The holiday season is approaching, and so are the Magecart thieves. Surprisingly, these assailants have become more aggressive than ever before, with each attack occurring every 16 minutes.

The Magecart hackers have recently targeted merchants which use the WooCommerce WordPress plugin. This open-source WordPress plugin is easy to customize and provides for 29% of the top one million websites that use e-commerce technology. Because of its increasing popularity, the plugin is now vulnerable to a Magecart attack.

Three additional skimmers targeting merchants utilizing the WooCommerce plugin have been discovered by RiskIQ researchers. The three skimmers, known as WooTheme, Slect, and Gateway, were created to avoid detection and allow attackers to steal clients’ financial information. The skimming scripts were launched onto the sites by exploiting vulnerabilities in third-party themes and technologies integrated into WooCommerce pages.

The WooTheme skimmer code was identified in five domains utilizing a hacked WooCommerce theme, which was first reported in July.
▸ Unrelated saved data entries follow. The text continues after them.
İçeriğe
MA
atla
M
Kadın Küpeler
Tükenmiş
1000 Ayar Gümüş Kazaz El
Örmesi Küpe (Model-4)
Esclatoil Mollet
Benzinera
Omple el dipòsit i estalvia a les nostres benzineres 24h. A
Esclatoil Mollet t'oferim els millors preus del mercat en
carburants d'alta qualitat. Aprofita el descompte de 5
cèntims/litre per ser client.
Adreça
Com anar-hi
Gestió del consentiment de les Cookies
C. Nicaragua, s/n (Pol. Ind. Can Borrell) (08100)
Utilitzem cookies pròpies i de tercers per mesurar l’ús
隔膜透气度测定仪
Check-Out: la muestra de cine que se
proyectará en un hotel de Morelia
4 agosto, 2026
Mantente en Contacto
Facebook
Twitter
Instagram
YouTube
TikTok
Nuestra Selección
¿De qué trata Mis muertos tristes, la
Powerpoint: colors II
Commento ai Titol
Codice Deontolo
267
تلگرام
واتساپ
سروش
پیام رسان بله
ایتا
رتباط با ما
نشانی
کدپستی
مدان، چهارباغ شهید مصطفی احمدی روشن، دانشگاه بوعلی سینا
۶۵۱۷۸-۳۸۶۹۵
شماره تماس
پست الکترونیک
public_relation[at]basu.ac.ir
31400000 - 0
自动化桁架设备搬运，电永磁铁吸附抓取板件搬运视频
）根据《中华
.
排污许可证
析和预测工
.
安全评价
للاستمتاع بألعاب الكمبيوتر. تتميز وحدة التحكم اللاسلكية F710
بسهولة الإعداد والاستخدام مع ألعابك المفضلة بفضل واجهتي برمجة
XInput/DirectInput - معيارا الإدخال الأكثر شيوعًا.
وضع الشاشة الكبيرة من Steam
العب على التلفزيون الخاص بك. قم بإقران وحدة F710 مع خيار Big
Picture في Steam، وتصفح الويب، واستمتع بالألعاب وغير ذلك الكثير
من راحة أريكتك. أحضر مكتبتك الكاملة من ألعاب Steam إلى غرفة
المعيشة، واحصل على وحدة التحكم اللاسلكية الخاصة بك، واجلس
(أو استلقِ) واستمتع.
The skimmer code appeared to be in the hacked domain’s ‘error’ area on one website. To remain undetected on infected sites, the Slect skimmer exploits a spelling typo in the script’s word ‘select.’ Once the malicious code has been injected, it searches for open text fields, passwords, and checkboxes on the form. 

Multiple layers of obfuscation methods are used in the Gateway skimmer, making it difficult to detect by security researchers. To avoid detection, it employs the words ‘gate’ and ‘gateway’ in PHP and JavaScript codes. According to experts, the Gateway skimmer’s WooCommerce checks for a Firebug web browser extension that was decommissioned in 2017.

New skimmers have been discovered, demonstrating how cyber attackers are inventing new techniques to obtain access to, install, and conceal their tools on targeted websites. As a result, merchants must improve their preparedness for credit card skimming threats. Aside from that, having effective malware detection mechanisms and periodically examining crontab instructions for unusual contents might help to limit the danger of such assaults.